ORONO, Maine — Tanner House’s college hockey career got off to an inauspicious start.
He was suspended for six games after being charged with unlawful sexual touching and assault at 103 Ultra Lounge in Orono on Nov. 4, 2007.
Those charges were later dropped, but House was determined to transform that negative experience into a positive. And he did.
The University of Maine’s junior center is the team captain and was recently named the recipient of the M Club’s Dean Smith Award given to the school’s top male and female scholar-athletes.
It is awarded to the top student-athlete based on academic and athletic performance, citizenship and community service.
House centers Maine’s top line between sophomore Gustav Nyquist and Brian Flynn and has racked up 16 goals and 19 assists in 33 games. He is Maine’s third-leading scorer entering tonight’s Hockey East semifinal against Boston University at the TD Garden in Boston.
Nyquist has 18 & 41 to lead the team while Flynn has 18 & 25 and is second.
House missed the team’s first four games this season with a knee injury and the Bears went 1-3 in those games.

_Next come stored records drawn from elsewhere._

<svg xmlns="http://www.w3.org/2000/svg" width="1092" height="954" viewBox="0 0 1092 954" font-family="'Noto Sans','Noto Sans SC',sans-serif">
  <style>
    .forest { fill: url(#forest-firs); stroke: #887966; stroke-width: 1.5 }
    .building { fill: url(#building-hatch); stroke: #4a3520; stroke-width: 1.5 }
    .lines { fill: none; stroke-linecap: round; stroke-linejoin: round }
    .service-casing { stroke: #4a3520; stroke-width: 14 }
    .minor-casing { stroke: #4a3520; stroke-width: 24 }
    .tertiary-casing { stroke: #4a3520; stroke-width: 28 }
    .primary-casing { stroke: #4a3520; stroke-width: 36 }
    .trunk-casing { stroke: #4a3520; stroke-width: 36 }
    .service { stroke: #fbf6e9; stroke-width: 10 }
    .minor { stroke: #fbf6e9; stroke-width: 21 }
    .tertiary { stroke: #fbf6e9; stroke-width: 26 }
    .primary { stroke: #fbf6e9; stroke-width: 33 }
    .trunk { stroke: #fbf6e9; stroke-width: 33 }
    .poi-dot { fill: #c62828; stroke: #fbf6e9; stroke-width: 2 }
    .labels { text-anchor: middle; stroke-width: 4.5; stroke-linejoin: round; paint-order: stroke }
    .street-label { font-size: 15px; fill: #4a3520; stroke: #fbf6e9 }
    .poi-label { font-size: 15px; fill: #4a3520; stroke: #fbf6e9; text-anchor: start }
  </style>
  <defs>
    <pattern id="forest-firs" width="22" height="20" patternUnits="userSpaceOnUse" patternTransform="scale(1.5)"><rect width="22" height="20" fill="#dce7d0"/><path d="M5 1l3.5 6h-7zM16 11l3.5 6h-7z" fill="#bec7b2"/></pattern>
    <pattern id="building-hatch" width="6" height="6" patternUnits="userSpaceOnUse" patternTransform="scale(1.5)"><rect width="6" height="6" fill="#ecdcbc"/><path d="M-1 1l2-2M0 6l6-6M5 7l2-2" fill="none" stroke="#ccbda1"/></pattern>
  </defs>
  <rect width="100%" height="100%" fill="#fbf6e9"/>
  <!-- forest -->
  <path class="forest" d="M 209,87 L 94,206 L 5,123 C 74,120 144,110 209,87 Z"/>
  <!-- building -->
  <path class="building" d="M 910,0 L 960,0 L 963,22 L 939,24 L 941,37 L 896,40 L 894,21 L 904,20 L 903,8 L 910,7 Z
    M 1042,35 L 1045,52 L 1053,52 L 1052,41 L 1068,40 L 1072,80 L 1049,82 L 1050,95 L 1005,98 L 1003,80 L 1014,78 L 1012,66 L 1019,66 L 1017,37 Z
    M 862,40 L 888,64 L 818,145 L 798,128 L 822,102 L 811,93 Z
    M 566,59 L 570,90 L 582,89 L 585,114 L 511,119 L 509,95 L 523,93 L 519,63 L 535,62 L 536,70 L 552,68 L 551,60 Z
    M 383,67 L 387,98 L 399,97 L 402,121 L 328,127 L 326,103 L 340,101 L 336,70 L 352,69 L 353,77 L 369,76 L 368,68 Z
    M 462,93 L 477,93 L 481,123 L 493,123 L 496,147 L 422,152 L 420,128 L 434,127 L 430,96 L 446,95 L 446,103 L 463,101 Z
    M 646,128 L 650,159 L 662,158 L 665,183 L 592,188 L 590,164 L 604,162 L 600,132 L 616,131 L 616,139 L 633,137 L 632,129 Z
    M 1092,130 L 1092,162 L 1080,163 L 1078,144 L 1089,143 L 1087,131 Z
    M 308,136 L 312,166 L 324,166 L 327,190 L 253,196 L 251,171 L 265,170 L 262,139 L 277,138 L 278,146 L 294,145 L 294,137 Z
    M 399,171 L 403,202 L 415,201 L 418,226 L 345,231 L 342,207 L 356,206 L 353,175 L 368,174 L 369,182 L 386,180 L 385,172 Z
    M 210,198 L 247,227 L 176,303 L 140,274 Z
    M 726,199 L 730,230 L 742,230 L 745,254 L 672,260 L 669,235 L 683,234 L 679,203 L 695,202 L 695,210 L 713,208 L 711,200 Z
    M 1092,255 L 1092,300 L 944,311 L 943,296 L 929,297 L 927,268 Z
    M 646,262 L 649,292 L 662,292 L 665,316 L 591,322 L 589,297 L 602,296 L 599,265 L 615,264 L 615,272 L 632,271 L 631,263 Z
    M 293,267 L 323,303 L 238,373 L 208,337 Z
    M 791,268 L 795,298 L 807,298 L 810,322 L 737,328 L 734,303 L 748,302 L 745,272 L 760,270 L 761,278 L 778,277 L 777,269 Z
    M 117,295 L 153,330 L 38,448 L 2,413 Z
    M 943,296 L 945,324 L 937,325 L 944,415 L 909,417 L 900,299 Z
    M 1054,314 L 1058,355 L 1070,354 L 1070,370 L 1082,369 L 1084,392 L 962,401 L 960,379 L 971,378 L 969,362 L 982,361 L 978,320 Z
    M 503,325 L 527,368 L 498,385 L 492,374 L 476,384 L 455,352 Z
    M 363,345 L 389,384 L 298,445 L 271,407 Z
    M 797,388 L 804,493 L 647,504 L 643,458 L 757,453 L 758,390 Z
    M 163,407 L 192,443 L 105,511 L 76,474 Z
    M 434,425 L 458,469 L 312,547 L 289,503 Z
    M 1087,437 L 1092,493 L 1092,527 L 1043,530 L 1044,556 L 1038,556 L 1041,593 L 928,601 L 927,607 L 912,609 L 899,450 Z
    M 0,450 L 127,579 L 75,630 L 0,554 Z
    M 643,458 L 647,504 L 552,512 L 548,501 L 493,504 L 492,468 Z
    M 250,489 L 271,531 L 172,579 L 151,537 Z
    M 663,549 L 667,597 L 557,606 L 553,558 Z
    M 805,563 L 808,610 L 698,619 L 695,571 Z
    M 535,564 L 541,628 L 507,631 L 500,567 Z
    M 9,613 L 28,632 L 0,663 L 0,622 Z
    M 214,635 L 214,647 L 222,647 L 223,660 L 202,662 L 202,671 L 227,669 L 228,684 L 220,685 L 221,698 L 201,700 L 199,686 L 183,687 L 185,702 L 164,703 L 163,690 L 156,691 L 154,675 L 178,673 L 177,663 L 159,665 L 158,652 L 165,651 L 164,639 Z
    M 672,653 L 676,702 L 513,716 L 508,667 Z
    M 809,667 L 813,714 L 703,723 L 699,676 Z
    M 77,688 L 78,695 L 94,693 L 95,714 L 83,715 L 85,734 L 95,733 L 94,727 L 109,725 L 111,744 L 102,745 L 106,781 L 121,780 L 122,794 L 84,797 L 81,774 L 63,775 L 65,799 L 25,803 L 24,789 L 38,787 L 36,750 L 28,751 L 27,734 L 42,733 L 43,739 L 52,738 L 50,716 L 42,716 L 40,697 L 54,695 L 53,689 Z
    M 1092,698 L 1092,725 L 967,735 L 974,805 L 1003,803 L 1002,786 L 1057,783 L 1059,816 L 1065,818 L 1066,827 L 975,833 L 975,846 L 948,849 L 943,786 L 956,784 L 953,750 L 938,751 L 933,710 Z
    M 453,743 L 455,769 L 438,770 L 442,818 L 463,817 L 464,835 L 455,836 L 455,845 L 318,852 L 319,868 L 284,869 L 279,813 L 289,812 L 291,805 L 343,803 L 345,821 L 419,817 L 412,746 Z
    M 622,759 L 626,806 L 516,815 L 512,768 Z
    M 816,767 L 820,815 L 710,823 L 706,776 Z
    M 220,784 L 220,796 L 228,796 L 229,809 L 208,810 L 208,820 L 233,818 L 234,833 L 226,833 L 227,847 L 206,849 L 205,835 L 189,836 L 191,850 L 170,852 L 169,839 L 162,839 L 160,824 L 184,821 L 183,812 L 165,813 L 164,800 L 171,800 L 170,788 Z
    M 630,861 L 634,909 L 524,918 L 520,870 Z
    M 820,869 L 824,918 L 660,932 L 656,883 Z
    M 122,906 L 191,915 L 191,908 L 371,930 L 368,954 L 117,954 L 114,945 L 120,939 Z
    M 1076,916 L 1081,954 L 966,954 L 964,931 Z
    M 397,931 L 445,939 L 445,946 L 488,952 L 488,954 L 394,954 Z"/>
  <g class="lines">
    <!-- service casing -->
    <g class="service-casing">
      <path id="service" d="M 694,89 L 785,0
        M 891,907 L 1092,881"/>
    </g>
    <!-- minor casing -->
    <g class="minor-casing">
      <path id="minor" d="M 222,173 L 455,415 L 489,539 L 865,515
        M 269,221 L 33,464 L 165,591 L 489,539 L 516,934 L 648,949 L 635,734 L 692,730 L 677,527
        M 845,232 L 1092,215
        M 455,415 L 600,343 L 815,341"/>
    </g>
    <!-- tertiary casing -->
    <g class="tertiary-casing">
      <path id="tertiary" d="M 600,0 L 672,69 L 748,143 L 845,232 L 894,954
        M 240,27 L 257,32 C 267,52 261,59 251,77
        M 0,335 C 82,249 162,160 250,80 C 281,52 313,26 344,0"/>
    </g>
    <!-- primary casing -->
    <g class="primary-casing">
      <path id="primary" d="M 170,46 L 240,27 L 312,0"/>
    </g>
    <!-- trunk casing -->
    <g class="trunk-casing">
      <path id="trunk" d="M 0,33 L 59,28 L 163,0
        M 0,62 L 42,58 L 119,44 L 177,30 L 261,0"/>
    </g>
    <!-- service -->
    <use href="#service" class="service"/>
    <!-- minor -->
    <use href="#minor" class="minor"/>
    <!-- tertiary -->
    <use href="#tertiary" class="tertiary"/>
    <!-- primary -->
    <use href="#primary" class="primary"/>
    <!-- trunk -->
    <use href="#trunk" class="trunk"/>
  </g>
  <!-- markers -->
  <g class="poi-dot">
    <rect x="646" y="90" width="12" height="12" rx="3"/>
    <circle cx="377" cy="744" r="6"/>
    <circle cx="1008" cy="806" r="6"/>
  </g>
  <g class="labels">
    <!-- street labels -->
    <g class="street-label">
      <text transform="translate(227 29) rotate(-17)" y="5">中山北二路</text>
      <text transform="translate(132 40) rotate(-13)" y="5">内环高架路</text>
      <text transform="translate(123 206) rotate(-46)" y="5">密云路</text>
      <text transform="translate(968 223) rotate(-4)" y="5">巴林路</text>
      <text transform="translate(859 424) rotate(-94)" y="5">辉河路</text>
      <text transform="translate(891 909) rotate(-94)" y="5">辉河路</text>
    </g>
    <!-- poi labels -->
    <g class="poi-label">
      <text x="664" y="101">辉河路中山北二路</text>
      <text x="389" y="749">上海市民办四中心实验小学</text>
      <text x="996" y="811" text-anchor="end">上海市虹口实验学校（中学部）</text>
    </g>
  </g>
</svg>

He has been involved in several community projects and has a 3.82 grade point average in finance.
“I’ve definitely had my ups and downs,” said House. “My freshman year was a big learning experience for me. [The incident and suspension] probably helped me. It definitely improved my character. Coach [Tim Whitehead] and I talked about turning a negative into a positive.”
House had one goal and 10 assists in 29 games as a freshman and improved to 10 & 14 in 39 games last season.
His 16 goals this season are the most he has scored in a season in several years. He had 14 goals in each of his last two seasons for the Penticton Vees in the British Columbia Junior Hockey League.
“I’ve always had more assists than goals but being on a line with [Nyquist] and [Flynn] is a pretty good step up and I’ve got to make sure I’m ready to shoot a lot more,” said House. “That’s probably why my goals are up. It’s been fun.”
The line was put together early last season and has emerged as one of the nation’s most prolific lines.
“Any line [Nyquist] and [Flynn] are on is going to be a pretty strong line. I bring a defensive aspect to it. We jell well together. We get along well off the ice as well as on the ice. We try to enjoy it as much as we can,” said House, a native of Cochrane, Alberta.
“He’s our best defensive forward,” said Nyquist.
BU coach Jack Parker said he considers the House line one of the best in the country and said House “is emerging as a star in this league.”
“I’m really proud of Tanner,” said Whitehead. “When some people get into trouble, they pout or get mad and something else happens. Tanner was very determined to turn that into a positive. He became a stronger person because of it and he has done that. He has really worked hard to contribute in the community and he is an elite student. He’s very inspirational to other student-athletes.”
Then there is his leadership.
“He has been a tremendous leader on and off the ice,” said junior assistant captain Jeff Dimmen. “He has handled academics like a champion. He comes ready to work every day and has really led this young team to where we are.”
“We wouldn’t be where we are without him,” said senior goalie David Wilson. “He’s a leader off the ice as well as on it. He’s quiet but he speaks up when he needs to.”
Freshman right wing Joey Diamond called him an “unbelievable leader. Tanner and Jeff Dimmen are the types of people you want to be like. They are leaders who do everything right, on the ice and off the ice and in the weight room.”
“He has taken care of the new guys,” said Nyquist.
House said he has had ups and downs as a leader.
“When you’re winning, it’s easy to be a leader,” said House. “When you have a few bad games, that’s when you really need to buckle down.
“I’m not a huge rah-rah guy so I try to lead by example,” said House. “The guys have made it pretty easy for me. They ask questions and are very respectful.”
He was flattered by the Smith Award.
“It’s nice to be recognized for an off-ice accomplishment. They had a lot of good student-athletes to choose from and just to be nominated with those people was pretty nice,” said House, who added that his GPA is reflective of his interest in his major.
“If you’re doing something you enjoy, it’s easy to do well,” he said.
House said he is excited to play in the TD Garden and they focusing solely on tonight’s game.
“Anything can happen in one game so we’ve got to be ready to go,” said House, whose overtime goal in game three of their best-of-three quarterfinal series against UMass Lowell Sunday night earned the Bears their first trip to the semifinals since 2006.